Allen-Stuck and Janée Burkhalter, Ph.D., associate professor of marketing, have temporarily taken on Nixon’s responsibilities while a provost search is conducted.
“Monica was a full time person doing a full-time job,” Allen-Stuck said. “I am chairing the climate study working group that now Janée is a part of and Janée is chairing the President’s Council for Inclusion and Diversity that I am now a part of.”
According to Allen-Stuck, for the remainder of the year Burkhalter will assume the role of special assistant to the provost for inclusion and diversity, while also being a faculty member.
“Between the two of us and the other great people we work with, we will be covering the areas for the year with the intent that this job will be filled for next year,” Allen-Stuck said, mentioning that there are other areas of turnover and committee leadership positions changing.
A year after Imani Briscoe ’17 graduated from St. Joe’s, she is back in a new capacity.
The former student and member of the student inclusion program has undertaken the role of program coordinator for the Center of Inclusion and Diversity.
“It has really been a full circle experience for me, where I have been able to have that student-facing side,” Briscoe said. “And now, I am coming back as an administrator to help the same students and to advise and support those same students that were in my position.”
According to Briscoe, although Nixon is no longer working at St. Joe’s, keeping many programs and overall essence of Nixon is important for further growth. The undergraduate fellowship program that Nixon helped grow is one area that is of specific interest to Briscoe.
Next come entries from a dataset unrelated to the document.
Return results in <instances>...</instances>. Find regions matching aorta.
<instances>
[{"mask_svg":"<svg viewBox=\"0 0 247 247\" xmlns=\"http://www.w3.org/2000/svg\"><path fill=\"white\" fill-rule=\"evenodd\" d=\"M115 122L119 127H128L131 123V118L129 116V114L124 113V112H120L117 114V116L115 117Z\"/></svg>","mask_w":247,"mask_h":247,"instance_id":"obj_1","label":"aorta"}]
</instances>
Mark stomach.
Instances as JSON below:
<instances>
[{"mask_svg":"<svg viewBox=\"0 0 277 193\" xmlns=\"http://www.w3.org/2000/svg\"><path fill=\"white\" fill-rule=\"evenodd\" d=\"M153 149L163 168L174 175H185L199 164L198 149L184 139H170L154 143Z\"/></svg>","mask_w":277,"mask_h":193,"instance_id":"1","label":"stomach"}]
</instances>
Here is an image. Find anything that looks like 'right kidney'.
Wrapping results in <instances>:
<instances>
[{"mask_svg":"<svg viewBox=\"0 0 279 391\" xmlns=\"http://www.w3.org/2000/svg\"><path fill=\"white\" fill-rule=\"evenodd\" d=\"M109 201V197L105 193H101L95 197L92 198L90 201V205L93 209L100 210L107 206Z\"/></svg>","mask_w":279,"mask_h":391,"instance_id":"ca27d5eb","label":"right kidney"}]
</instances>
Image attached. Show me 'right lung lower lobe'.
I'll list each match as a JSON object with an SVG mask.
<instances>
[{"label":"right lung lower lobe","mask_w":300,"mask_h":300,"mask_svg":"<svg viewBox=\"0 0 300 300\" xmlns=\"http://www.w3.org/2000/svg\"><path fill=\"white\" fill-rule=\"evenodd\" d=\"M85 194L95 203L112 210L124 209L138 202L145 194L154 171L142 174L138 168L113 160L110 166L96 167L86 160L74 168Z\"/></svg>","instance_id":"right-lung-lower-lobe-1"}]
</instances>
“It is essentially for students that have an interest in involvement in higher education and give them career opportunities and have mentors from the university,” Briscoe said.
Sabrina Chen ’18, a work study student at the center for Inclusion and Diversity remembered how she felt when Nixon assumed the role of Assistant Provost.
“I was extremely excited because not only was she a minority but she was also Asian,” Chen said. “It was good to see someone that looked like me serving on the board for the university.”
Another legacy Nixon spearheaded before her departure was the online campus climate study, a survey which was comprised of questions about personal experiences and aims to provide an overall blueprint for initiatives and programs for the university moving forward.
“The results of the climate study will be used to lead us in the new direction,” Allen-Stuck said.
Eight months have passed since that survey went out to all St. Joe’s faculty, staff and students.
On Oct. 9, Rankin & Associates, whom St. Joe’s partnered with to conduct the study will reveal the results of the 2,040 people who participated, according to Allen-Stuck.
“Even if it is not drastic changes, [they are] incremental changes that could possibly have a big impact overall,” Briscoe said, “in what the next steps may look like once the climate survey results come out.”
The president’s commission council for inclusion and diversity which Nixon had been chair of and that Burkhalter is a part of will then use the climate study results to form an ‘inclusion blueprint’, Allen-Stuck noted.
“I think with that being something she initiated before she left it still has the potential to tell us so much about our campus and where we can make changes, helping us realize what our campus does well and what we could do better,” Briscoe said.